It’s about 8:30 a.m. A pair of dark red Catholic, Virgin Guadalupe candles with a picture of the Virgin Mary stare into the eyes of the two “customers” at the cramped University Market Store in City Heights as they walk through the entrance. One might think it is the mark of a good omen, a silent guardian always watching over the place perhaps— though not on this night.
While watching the channel 9 KUSI news on the old disheveled counter, she could not have fathomed what was about to happen next.
A pair of men entered, walking swiftly to the far edge of the counter, away from the entrance where Sirvana—who declined to reveal her last name for the fear of her safety—was sitting.
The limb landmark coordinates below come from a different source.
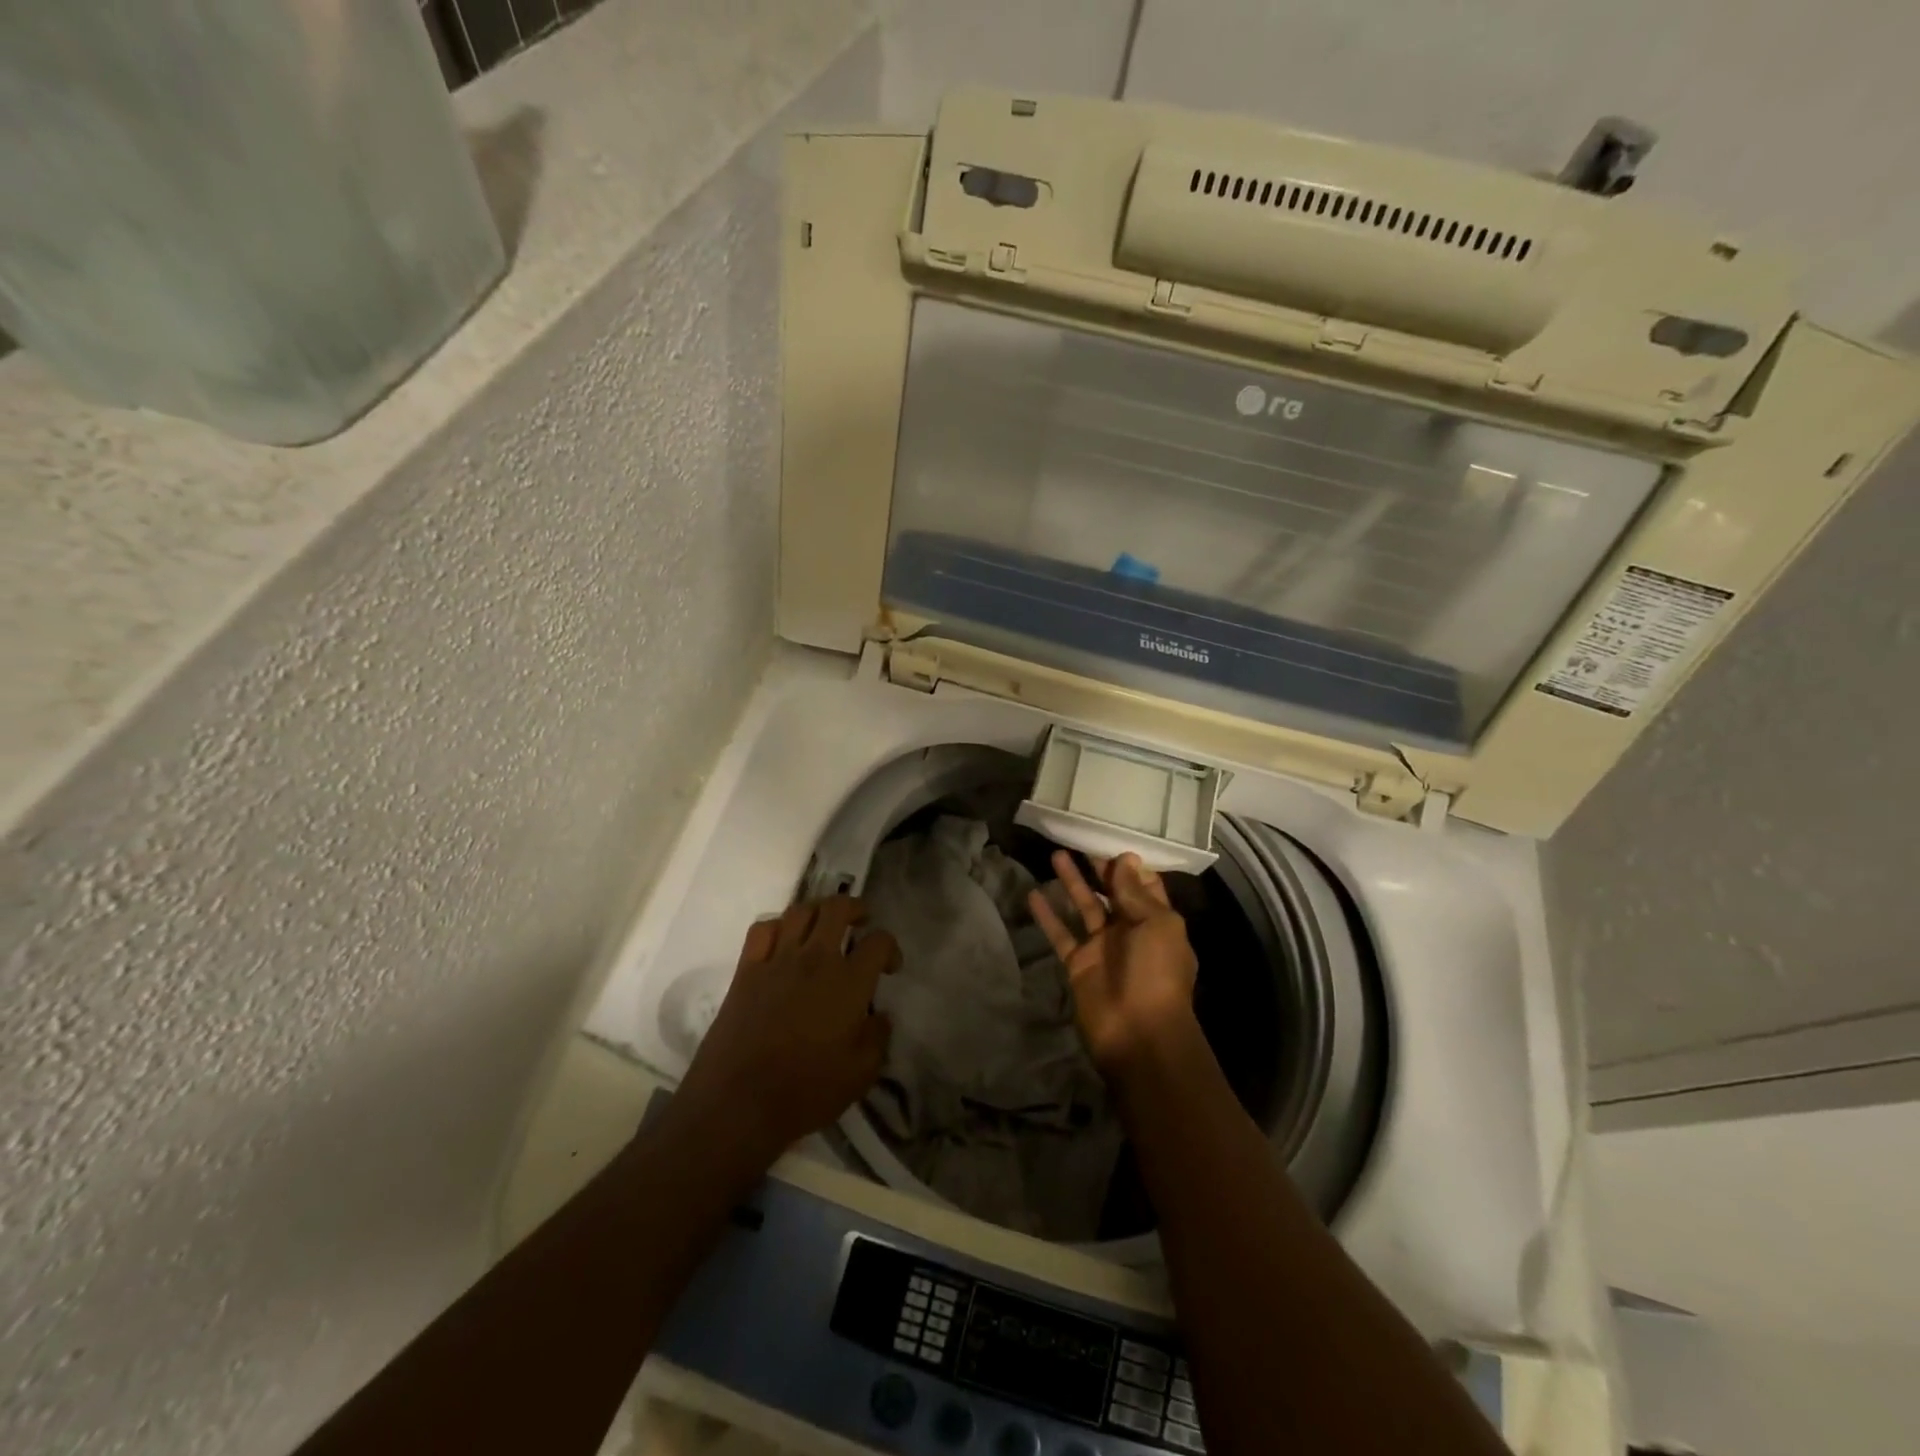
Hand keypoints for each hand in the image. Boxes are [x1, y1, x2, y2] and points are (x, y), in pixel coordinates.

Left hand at [670, 897, 897, 1168]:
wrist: (739, 1104)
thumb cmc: (807, 1091)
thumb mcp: (861, 1074)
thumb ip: (878, 1038)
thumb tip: (880, 1016)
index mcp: (850, 982)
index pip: (879, 942)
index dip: (890, 948)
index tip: (889, 967)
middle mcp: (816, 959)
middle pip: (837, 908)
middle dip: (855, 908)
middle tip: (860, 922)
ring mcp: (778, 960)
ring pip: (800, 911)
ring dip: (817, 911)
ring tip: (823, 925)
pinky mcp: (746, 970)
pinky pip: (762, 929)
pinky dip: (777, 926)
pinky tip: (783, 940)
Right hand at [1029, 852, 1200, 1078]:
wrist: (1138, 1034)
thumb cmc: (1156, 973)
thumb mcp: (1156, 924)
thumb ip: (1135, 892)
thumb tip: (1125, 858)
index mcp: (1157, 920)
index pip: (1144, 884)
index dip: (1129, 863)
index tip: (1111, 835)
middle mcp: (1130, 930)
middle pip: (1112, 891)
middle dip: (1099, 867)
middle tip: (1079, 838)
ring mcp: (1102, 947)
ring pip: (1085, 906)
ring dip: (1072, 882)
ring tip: (1055, 853)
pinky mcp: (1078, 963)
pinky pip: (1061, 933)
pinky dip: (1047, 915)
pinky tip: (1033, 893)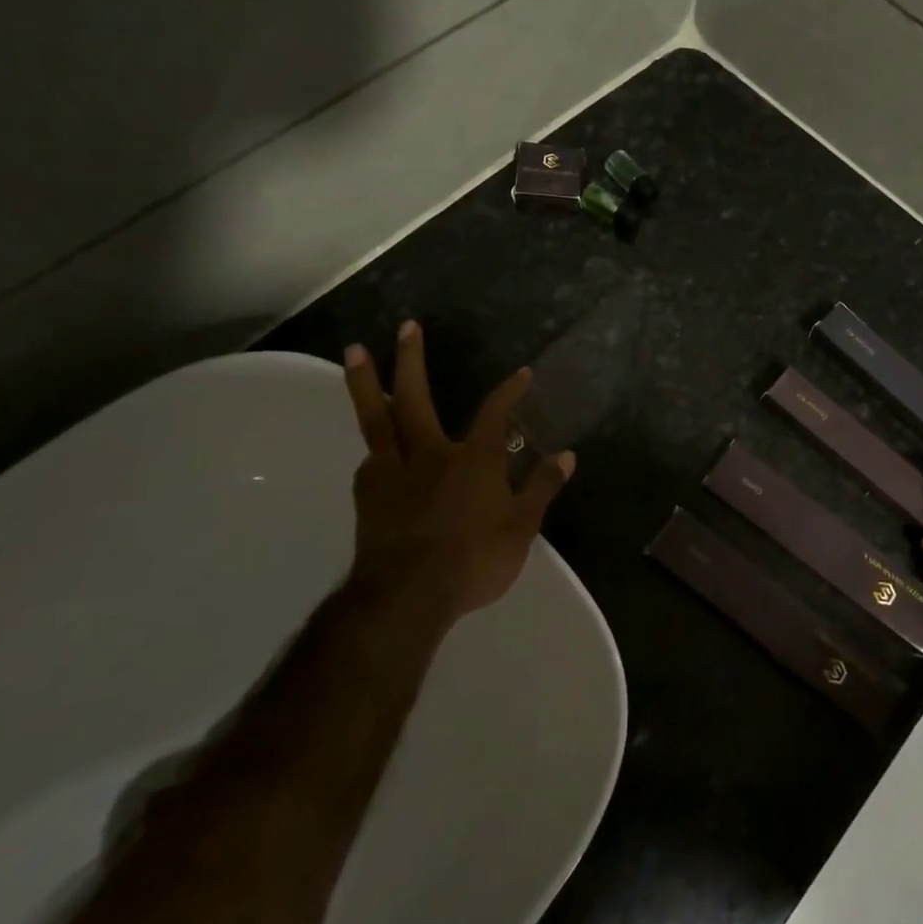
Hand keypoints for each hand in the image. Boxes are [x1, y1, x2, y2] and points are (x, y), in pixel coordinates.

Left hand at [340, 321, 573, 620]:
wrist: (407, 596)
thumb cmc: (474, 560)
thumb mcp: (522, 528)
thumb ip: (542, 488)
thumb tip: (567, 456)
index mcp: (473, 460)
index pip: (495, 413)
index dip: (510, 391)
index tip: (522, 373)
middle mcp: (430, 454)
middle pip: (416, 398)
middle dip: (412, 360)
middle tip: (406, 326)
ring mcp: (393, 472)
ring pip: (377, 419)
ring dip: (366, 383)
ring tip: (355, 351)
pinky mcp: (368, 495)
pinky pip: (370, 460)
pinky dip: (373, 447)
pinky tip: (373, 449)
One of the men reached into his pocket and pulled out a gun.
“Put your head down, don’t look at me, and give me all your money,” he said.
Sirvana was terrified.
“They…took everything out of the safe, the cash register…I thought to myself, ‘why should I give them this money, why should I do this?’ But at that moment, you want to save your life,” she said.
After taking everything they could from the safe and emptying the register of its contents, they ran off in what appeared to be a getaway car.
“I still had nightmares for 2 months after that, I would wake up at 2 or 3 o’clock at night…of the men coming in and threatening me,” Sirvana said.
A life in City Heights
Sirvana, who moved to the U.S. from Iraq, maintains her job as a co-store owner with her husband in spite of the horrific robbery on 30 of Sept. 2013.
“I’ve worked here for 20 years, I’ve had good relationship(s) with the customers; no fighting or anything like that,” she said.
In contrast to Sirvana’s optimism, City Heights has one of the highest narcotic to crime ratios in San Diego. One officer who works specifically in the City Heights area, Benjamin Stanley, a PLNU alumnus, as well as a 5-year police officer on the crime suppression team and investigations, has seen these statistics play out in his work as an officer.
“If I were to compare it (City Heights) to say Mission Valley or something like that, there is definitely a difference, and there are many different reasons for that,” he said.
According to crime mapping data from the San Diego Police Department, the combined average number of crimes per 1,000 people in the immediate City Heights area came out to be 28.58, which was reported from January of 2013 to December of 2013; a higher rate than other neighborhoods in the study. To put it into perspective, if one were to combine the crime average for all of the small 14 neighborhoods sectioned in the City Heights area, it would be the third largest region in relation to the other 126 neighborhoods involved in the crime analysis. In terms of the average crimes reported per 1,000 people in the year 2013 alone, there were approximately 400 announced.
Some people like Cynthia Zavala, a resident of City Heights for the past year and a half, have mixed feelings about the living conditions.
“It’s not that clean, it’s trashy and dirty. It depends. Some people are nice, it’s really half-and-half for me,” Zavala said.
Others, particularly new residents to City Heights, Sharon White and John Black, are hopeful while making the best out of what they currently own.
“It’s okay, so far so good,” Black said. “This area really suits where we’re at in our income for the time being, so we really have no other choice right now.”
“Everybody’s friendly so far, definitely a diverse crowd,” White said.
Recovering from trauma
When threatened with death and being a victim of a serious crime, changes are often made to a survivor’s psyche; however, Stanley retains the assertion that there is no explainable reason for Sirvana to find a new job, and that City Heights is not a bad place to live in, especially in regards to the many students and faculty from PLNU who conduct ministry and attend church in the area.
“Honestly, I wouldn’t say she has to move,” Stanley said. “There’s actually quite a few PLNU alumni that live in City Heights. You just have to make sure you aren’t putting yourself in precarious situations that would make yourself an easy victim.”
But while combating potential danger, Sirvana has kept unrelenting resolve.
“The security here is much better here than back home.. I’ve been living here since 1980, and there hasn’t been any problems until that incident…and sometimes it’s really hard to make a living here as a foreign citizen,” Sirvana said. “But what can you do? You got to make a living, you have to work, it’s not the end of the world you know.”
It’s 4:30 pm now on Jan. 21, 2014, nearly 4 months after the incident.
Busy cars are weaving in and out of the narrow two-lane street running adjacent to the store situated on the corner of Winona and University Avenue—a few miles away from the PLNU Community Classroom—bustling about through rush hour traffic. Across the street staring back into the produce store’s parking lot are a group of men dressed in long white garments similar to a thobe, characteristic of the Muslim culture, watching blissful children playing street soccer.
Sirvana briefly looks up from her desk at the children and smiles, perhaps admiring their carelessness while being able to live in the moment, or seeking a means for dealing with emotional catharsis from the horrific event she endured a few months ago. The sun starts to set as she reclines in her chair, watching the KUSI news, and she looks on to another day of unknowns.